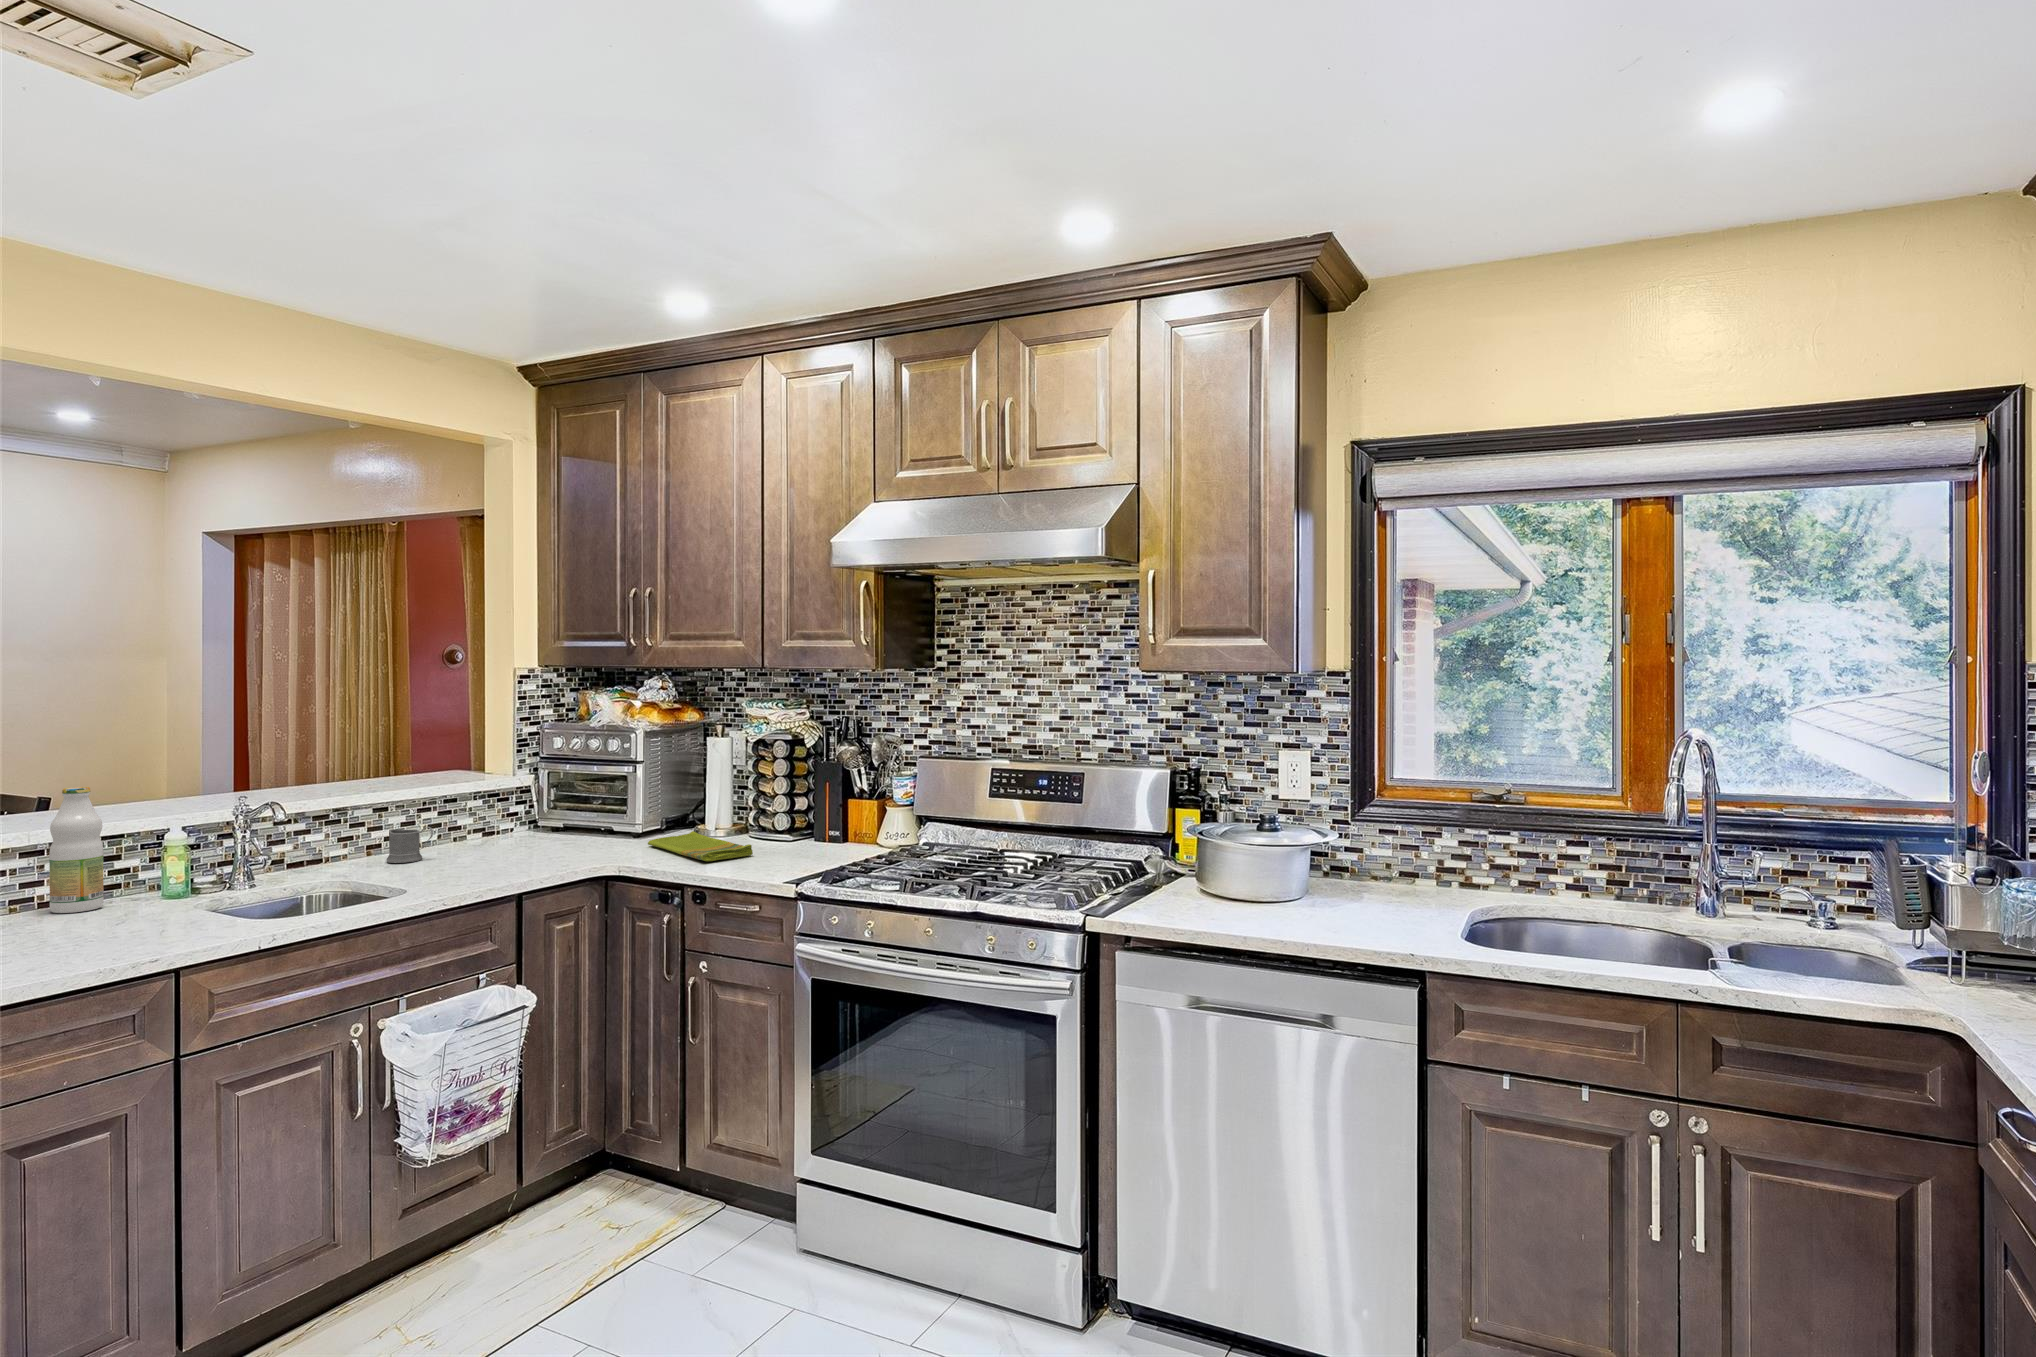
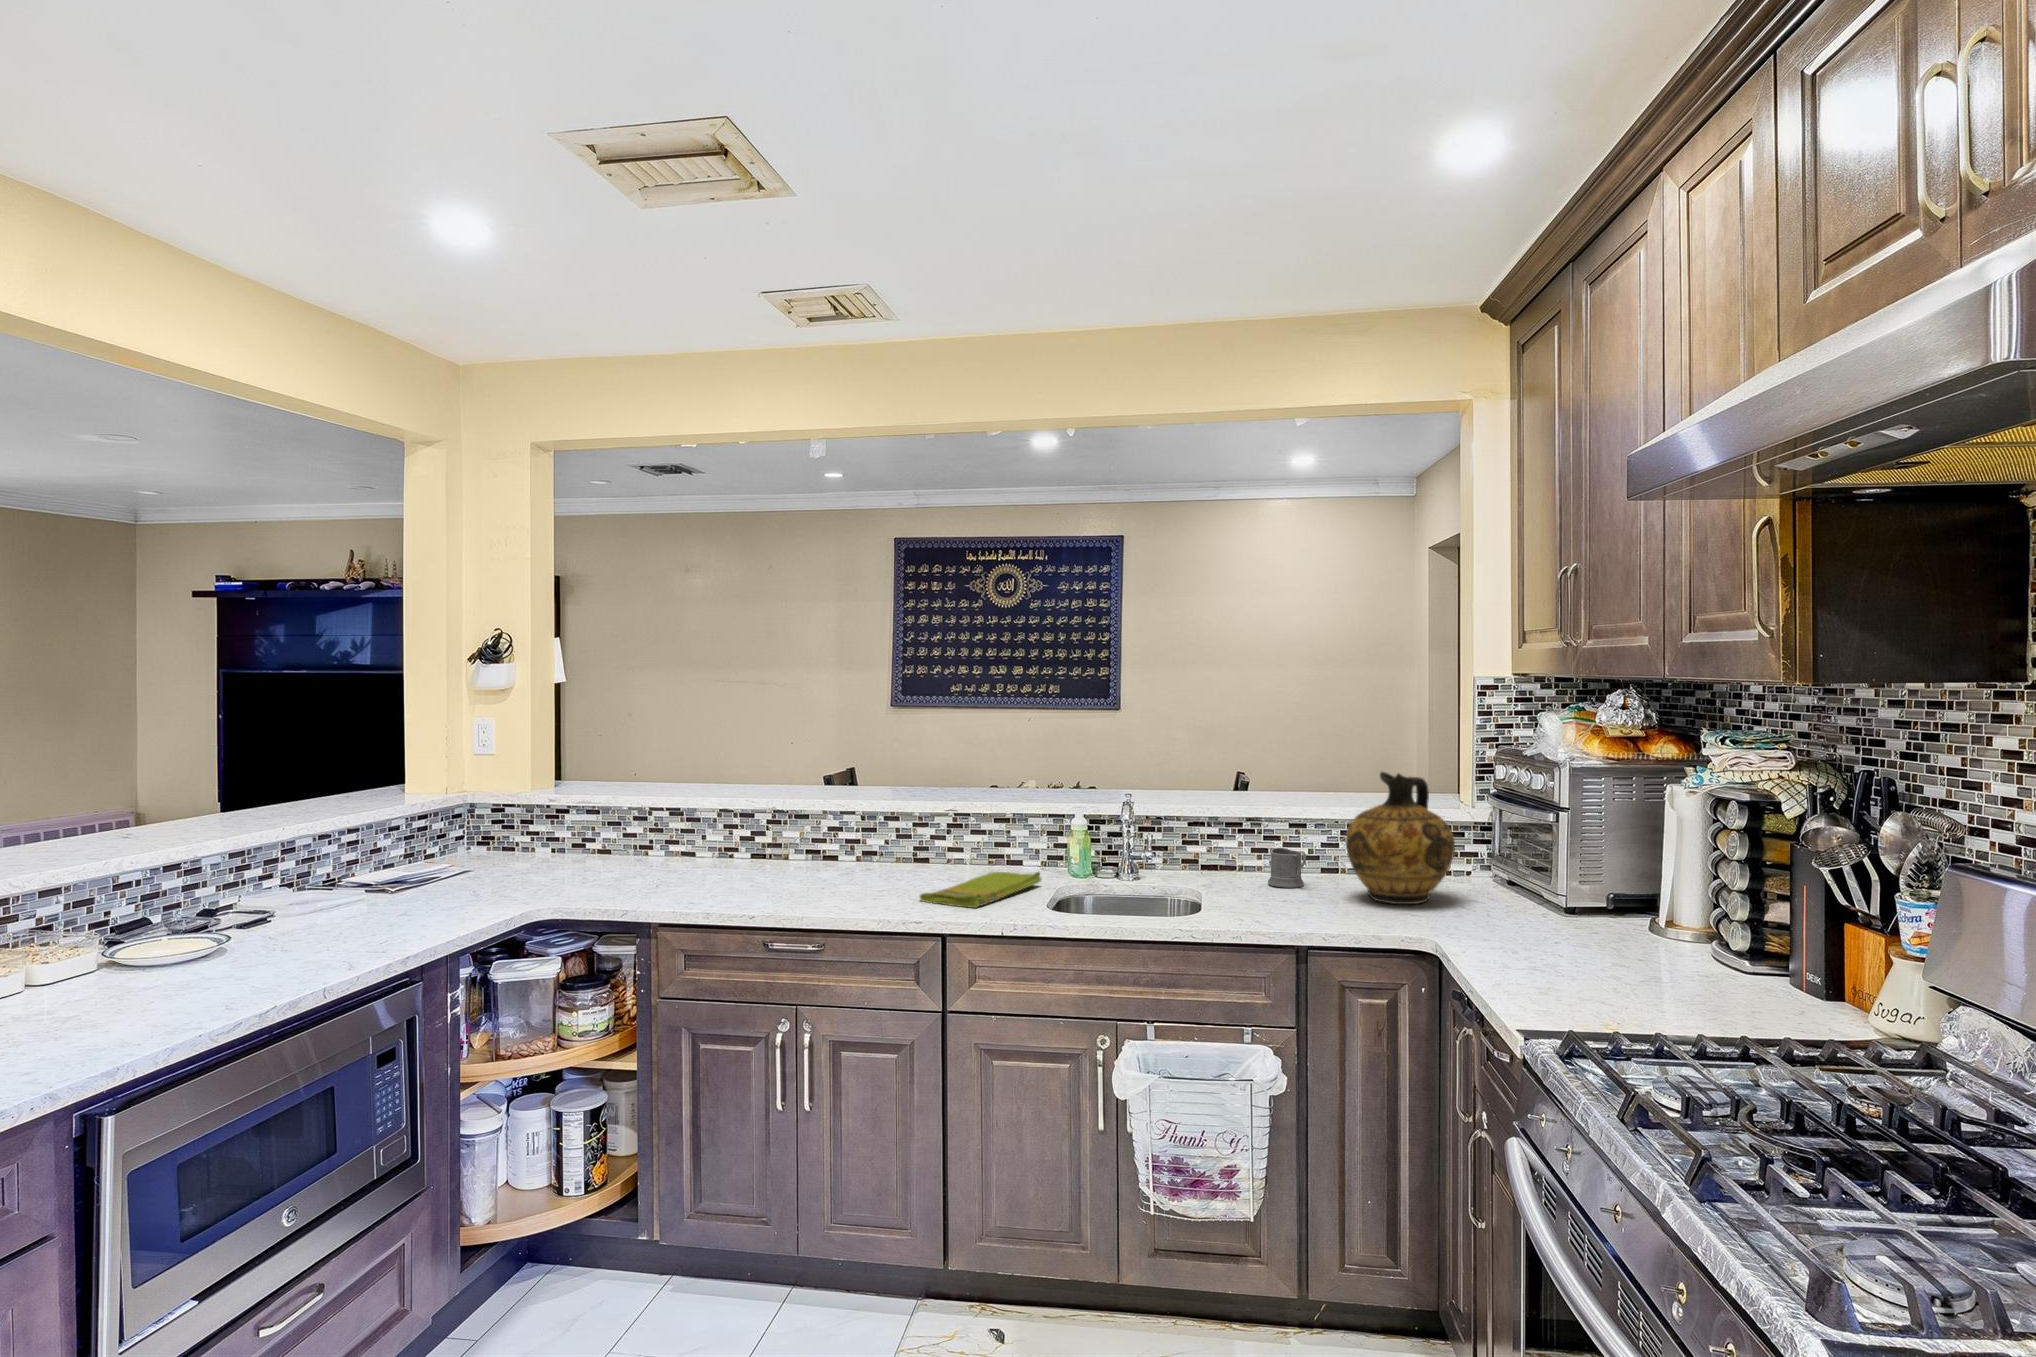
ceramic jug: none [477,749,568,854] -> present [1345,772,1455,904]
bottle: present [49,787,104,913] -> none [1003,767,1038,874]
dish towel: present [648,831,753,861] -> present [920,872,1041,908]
* * *
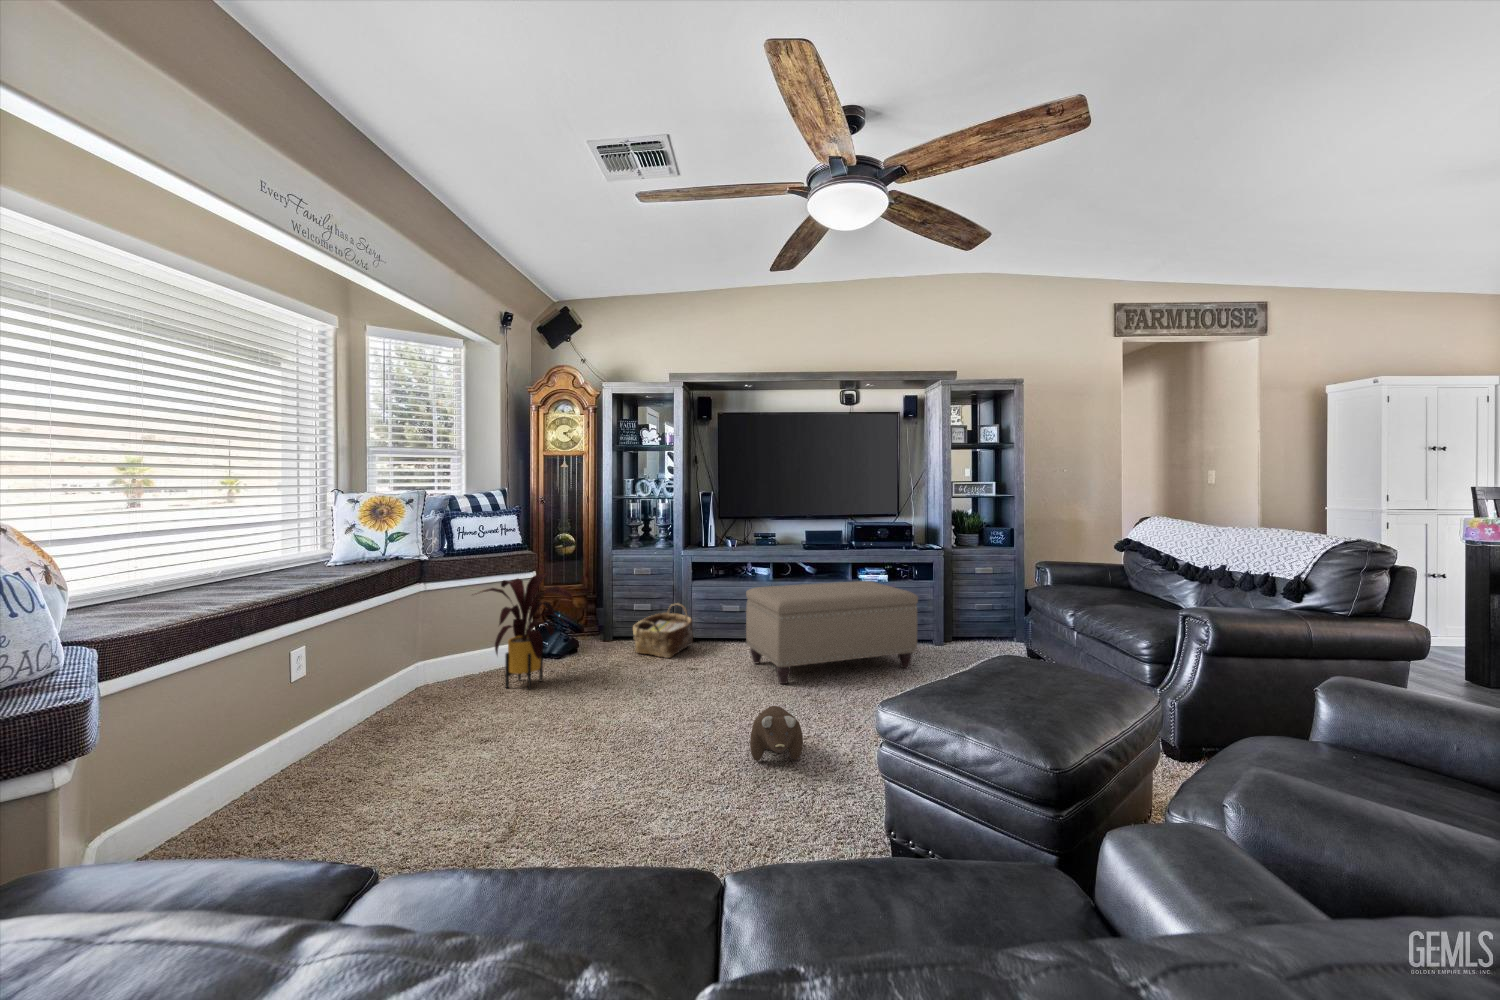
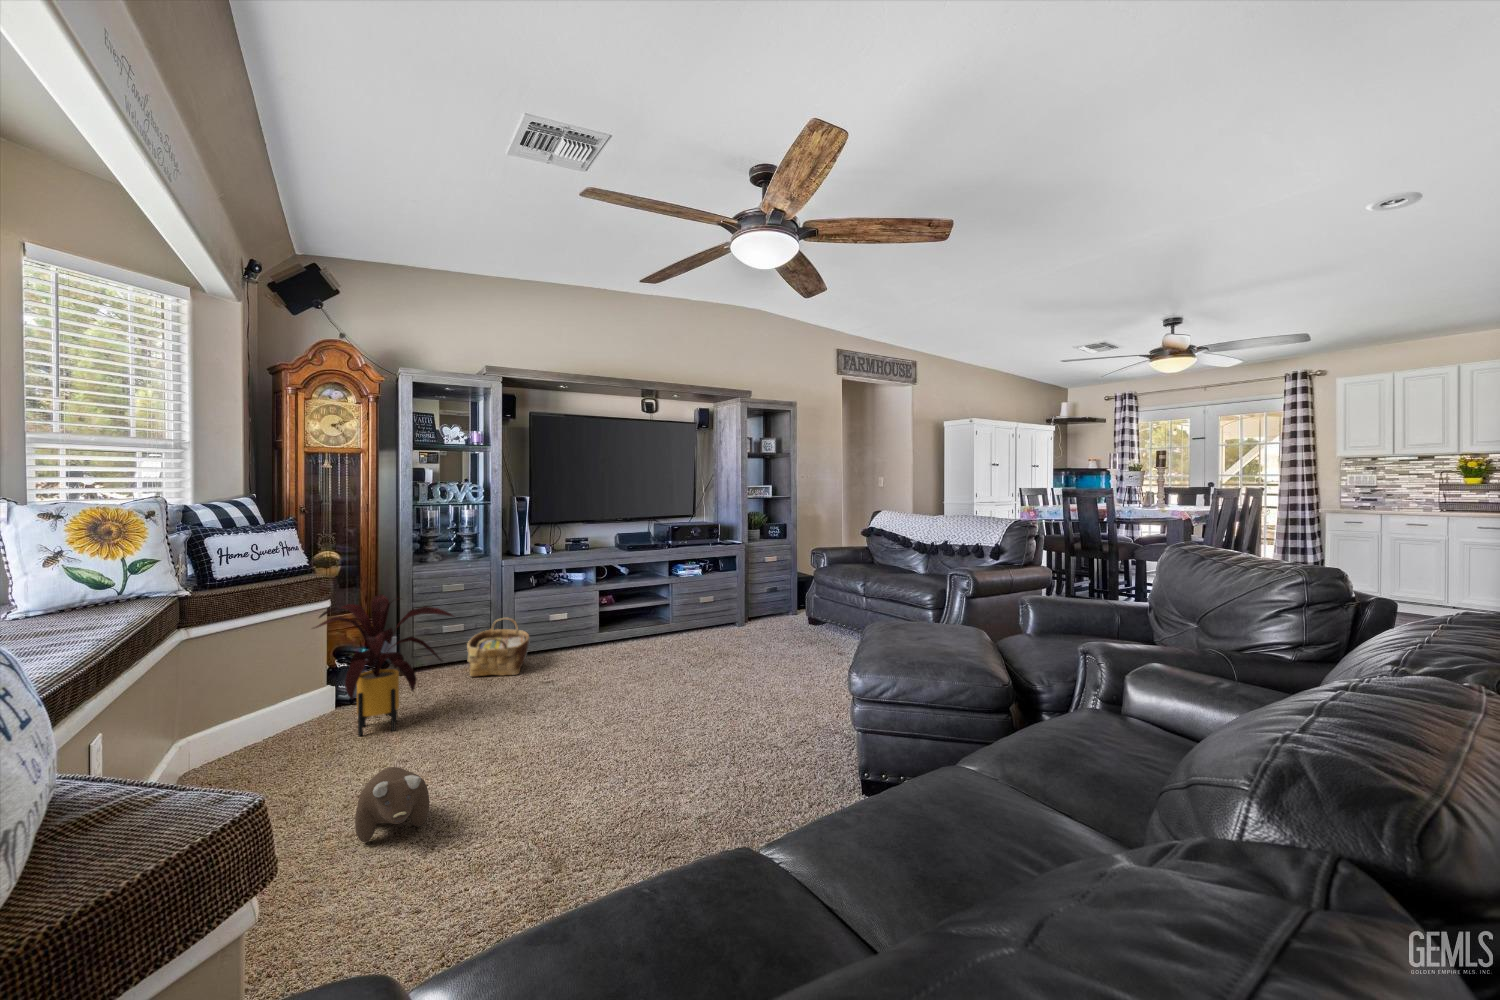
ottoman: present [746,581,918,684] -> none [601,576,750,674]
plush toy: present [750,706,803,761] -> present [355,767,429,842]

WHAT YOU ARE ASKED TO DO:
Send back exactly the lines of the listing above starting at the one with "ceramic jug: none" and ending at the one with "dish towel: present", inclusive, and no others.

EXERCISE SOLUTION:
ceramic jug: none [477,749,568,854] -> present [1345,772,1455,904]
bottle: present [49,787,104,913] -> none [1003,767,1038,874]
dish towel: present [648,831,753,861] -> present [920,872,1041,908]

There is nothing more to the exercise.